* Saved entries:
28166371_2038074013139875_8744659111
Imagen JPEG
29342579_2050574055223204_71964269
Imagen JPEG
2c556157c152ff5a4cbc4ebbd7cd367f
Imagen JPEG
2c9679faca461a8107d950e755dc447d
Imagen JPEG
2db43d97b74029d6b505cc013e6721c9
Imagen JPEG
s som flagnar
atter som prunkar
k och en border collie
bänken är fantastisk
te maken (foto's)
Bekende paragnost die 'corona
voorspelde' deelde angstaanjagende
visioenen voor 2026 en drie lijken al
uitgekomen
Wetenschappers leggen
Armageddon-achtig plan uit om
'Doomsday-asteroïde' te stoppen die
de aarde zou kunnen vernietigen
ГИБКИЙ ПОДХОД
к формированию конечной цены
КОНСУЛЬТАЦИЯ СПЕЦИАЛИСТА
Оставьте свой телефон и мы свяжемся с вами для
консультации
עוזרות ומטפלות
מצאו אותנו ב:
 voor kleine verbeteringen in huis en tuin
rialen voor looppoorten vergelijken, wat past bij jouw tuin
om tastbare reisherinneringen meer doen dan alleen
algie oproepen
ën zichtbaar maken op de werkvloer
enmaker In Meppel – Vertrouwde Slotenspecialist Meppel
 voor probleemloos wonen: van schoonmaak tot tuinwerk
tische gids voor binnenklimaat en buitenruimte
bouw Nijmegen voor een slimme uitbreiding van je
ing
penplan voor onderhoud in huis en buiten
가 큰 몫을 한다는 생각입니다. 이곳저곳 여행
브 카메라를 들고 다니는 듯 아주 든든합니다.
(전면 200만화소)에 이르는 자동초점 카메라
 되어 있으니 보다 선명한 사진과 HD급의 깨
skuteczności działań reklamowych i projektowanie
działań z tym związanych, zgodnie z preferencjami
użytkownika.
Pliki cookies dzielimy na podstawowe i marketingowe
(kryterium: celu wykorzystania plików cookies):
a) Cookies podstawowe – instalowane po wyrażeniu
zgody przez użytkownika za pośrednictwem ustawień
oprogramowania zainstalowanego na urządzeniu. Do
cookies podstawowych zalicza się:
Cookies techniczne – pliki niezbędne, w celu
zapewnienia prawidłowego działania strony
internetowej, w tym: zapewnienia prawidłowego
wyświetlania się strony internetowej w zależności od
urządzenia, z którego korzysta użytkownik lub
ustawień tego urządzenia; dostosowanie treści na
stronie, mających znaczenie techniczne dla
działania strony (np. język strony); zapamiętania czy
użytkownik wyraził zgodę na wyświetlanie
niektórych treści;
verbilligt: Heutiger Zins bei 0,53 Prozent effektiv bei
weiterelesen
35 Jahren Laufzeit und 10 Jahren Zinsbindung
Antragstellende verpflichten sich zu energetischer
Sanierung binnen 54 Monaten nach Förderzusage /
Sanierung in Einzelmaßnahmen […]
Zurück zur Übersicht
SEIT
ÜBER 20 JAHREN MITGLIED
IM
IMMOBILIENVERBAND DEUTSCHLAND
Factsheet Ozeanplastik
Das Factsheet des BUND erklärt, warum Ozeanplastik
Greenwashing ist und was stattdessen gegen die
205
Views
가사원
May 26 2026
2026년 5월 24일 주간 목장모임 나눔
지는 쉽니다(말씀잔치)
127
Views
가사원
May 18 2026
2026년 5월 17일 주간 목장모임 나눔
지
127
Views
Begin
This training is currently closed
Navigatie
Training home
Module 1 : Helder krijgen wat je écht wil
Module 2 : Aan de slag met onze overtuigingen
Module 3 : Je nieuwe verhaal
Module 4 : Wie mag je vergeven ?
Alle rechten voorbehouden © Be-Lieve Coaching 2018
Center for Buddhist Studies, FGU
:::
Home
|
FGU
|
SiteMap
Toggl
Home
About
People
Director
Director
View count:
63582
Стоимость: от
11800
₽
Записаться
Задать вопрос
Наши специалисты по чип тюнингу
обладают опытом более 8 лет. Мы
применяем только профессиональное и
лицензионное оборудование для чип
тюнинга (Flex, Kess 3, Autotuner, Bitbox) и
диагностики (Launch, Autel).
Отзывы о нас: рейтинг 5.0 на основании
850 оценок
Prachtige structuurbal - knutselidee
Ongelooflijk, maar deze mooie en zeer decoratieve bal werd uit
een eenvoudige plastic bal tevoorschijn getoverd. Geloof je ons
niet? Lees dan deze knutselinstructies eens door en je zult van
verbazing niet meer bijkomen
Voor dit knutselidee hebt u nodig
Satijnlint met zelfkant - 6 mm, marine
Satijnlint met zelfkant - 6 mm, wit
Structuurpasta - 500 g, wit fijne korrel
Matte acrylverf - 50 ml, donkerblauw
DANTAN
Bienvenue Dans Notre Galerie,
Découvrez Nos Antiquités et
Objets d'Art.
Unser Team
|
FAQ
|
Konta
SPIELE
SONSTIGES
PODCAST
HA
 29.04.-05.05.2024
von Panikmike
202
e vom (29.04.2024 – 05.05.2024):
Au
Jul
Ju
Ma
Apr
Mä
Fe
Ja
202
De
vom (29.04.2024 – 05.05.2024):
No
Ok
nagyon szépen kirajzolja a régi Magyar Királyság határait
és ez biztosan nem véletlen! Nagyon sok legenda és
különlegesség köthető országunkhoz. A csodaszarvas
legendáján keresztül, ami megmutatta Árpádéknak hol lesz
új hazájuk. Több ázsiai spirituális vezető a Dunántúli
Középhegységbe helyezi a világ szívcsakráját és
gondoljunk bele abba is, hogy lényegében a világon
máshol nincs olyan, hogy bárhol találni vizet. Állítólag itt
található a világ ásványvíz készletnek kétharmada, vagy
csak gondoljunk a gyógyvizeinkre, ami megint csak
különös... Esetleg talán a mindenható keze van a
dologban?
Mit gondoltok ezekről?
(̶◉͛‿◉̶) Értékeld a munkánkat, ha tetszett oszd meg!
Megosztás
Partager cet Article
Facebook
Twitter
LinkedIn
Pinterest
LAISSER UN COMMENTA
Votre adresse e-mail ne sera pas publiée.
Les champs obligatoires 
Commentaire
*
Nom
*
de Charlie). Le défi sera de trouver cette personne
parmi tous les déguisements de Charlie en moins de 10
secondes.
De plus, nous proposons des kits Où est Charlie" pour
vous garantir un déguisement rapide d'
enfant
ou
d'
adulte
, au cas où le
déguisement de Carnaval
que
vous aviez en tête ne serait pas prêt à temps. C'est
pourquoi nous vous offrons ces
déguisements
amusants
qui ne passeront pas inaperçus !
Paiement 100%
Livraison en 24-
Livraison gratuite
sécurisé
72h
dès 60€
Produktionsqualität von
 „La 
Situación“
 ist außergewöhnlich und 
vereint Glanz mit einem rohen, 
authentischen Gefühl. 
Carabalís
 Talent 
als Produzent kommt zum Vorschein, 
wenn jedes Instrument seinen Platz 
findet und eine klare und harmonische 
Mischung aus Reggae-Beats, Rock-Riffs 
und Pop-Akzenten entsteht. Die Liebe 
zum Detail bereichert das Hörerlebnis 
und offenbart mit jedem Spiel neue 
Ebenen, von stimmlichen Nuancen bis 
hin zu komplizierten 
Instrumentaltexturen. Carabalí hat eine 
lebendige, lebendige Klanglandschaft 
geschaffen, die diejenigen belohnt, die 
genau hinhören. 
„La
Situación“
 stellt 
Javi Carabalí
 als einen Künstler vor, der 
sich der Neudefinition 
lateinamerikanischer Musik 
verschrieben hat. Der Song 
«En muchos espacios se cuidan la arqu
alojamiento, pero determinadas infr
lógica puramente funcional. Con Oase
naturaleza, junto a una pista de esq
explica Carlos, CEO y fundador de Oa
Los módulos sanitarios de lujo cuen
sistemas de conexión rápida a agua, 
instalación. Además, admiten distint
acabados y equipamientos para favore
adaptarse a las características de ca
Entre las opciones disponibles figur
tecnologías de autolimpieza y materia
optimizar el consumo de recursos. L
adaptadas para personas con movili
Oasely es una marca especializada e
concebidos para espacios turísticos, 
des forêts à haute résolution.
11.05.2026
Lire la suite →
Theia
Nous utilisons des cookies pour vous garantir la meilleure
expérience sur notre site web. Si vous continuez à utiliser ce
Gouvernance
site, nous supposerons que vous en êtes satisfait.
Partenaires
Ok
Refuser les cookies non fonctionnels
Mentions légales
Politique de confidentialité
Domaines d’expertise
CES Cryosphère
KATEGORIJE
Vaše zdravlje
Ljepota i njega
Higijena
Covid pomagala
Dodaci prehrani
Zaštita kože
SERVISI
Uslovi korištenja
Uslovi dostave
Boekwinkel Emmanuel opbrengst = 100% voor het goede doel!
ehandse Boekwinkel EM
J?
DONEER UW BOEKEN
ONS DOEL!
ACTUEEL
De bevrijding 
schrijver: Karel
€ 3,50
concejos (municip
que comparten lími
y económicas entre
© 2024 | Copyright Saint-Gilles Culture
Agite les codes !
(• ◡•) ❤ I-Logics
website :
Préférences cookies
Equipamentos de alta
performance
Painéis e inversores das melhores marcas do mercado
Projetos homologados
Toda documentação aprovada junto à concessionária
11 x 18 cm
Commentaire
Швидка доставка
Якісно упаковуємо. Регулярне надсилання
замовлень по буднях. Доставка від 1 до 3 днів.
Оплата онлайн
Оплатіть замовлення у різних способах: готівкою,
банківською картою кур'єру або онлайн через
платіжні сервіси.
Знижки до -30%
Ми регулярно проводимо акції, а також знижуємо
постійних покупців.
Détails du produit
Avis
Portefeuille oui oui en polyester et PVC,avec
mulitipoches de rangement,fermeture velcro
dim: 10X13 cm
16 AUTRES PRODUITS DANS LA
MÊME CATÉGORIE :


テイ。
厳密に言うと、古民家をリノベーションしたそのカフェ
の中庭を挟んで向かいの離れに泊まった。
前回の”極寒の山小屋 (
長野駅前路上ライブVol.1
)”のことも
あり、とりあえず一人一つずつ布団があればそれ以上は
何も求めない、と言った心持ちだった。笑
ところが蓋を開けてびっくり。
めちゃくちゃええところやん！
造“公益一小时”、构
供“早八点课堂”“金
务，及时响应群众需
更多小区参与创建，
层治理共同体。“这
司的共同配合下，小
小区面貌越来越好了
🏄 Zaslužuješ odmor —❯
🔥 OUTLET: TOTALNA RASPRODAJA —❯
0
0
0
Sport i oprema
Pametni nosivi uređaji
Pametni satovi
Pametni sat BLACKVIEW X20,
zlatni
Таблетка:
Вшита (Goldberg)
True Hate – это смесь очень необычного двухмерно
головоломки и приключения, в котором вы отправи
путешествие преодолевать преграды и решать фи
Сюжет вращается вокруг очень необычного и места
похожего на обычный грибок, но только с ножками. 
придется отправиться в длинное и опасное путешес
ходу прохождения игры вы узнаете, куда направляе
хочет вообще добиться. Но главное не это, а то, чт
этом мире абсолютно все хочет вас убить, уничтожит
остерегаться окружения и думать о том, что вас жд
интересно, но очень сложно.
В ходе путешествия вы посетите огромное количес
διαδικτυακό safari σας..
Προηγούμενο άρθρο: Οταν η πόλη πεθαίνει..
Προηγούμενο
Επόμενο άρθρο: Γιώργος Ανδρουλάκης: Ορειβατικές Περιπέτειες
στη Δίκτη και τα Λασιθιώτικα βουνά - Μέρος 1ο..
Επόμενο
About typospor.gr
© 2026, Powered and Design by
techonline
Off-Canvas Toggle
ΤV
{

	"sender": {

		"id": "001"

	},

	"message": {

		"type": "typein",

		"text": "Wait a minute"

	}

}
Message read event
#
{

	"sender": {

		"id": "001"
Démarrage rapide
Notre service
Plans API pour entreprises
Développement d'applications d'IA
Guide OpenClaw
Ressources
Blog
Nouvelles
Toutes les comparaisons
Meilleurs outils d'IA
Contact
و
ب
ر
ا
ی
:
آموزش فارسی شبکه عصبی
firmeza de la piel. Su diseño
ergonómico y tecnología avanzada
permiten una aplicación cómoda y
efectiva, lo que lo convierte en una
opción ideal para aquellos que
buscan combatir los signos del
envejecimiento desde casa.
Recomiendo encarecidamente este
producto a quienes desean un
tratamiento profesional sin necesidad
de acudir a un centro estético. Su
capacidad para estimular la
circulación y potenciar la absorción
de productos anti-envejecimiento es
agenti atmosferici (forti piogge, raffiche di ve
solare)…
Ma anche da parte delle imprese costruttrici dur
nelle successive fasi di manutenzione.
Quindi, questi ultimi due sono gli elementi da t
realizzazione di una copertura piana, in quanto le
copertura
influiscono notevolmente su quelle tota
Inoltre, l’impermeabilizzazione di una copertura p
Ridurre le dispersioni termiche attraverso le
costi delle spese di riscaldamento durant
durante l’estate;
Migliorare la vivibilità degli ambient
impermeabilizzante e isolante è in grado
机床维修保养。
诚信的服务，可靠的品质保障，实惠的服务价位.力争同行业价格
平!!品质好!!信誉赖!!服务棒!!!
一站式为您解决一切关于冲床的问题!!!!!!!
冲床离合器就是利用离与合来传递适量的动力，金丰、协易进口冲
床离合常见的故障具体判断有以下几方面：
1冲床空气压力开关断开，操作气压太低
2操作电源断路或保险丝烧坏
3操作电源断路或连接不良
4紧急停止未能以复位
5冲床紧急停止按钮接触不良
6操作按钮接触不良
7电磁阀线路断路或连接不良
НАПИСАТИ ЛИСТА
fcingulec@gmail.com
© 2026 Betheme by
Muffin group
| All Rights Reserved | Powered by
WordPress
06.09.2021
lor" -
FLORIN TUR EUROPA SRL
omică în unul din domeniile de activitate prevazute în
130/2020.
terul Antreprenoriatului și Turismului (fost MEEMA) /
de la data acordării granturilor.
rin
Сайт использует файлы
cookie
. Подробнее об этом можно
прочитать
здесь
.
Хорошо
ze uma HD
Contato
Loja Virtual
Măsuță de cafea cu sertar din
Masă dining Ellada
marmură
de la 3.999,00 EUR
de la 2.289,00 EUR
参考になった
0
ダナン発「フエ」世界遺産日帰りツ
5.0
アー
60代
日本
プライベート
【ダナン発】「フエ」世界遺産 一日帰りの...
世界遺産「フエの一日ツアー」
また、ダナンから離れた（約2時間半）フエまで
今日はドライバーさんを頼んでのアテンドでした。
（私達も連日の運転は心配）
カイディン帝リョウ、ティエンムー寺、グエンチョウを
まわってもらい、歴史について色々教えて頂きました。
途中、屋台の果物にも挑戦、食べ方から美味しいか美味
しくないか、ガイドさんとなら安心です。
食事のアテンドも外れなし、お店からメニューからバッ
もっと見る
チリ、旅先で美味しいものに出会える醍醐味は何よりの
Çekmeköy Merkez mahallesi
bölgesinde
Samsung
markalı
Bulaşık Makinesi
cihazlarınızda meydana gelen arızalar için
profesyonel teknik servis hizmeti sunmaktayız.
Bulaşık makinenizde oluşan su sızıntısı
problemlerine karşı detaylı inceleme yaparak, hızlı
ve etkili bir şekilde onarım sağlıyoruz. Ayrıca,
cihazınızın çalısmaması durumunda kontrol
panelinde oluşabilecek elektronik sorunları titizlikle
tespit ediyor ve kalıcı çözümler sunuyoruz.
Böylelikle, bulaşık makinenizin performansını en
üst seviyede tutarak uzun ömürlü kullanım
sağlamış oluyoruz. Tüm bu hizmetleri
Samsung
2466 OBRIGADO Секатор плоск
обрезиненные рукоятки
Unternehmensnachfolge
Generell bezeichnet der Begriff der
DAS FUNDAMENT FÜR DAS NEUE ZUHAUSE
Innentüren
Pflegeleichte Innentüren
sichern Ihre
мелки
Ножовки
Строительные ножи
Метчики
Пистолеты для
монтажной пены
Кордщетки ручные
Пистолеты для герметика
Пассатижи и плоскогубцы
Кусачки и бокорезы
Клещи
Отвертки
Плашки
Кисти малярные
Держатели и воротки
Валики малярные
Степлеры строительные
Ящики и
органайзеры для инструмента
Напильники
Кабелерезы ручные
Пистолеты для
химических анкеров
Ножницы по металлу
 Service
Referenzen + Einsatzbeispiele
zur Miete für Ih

* Exercise: Among the lines of the entries, count those containing the string "huis" and give only the number.

* Reply: 2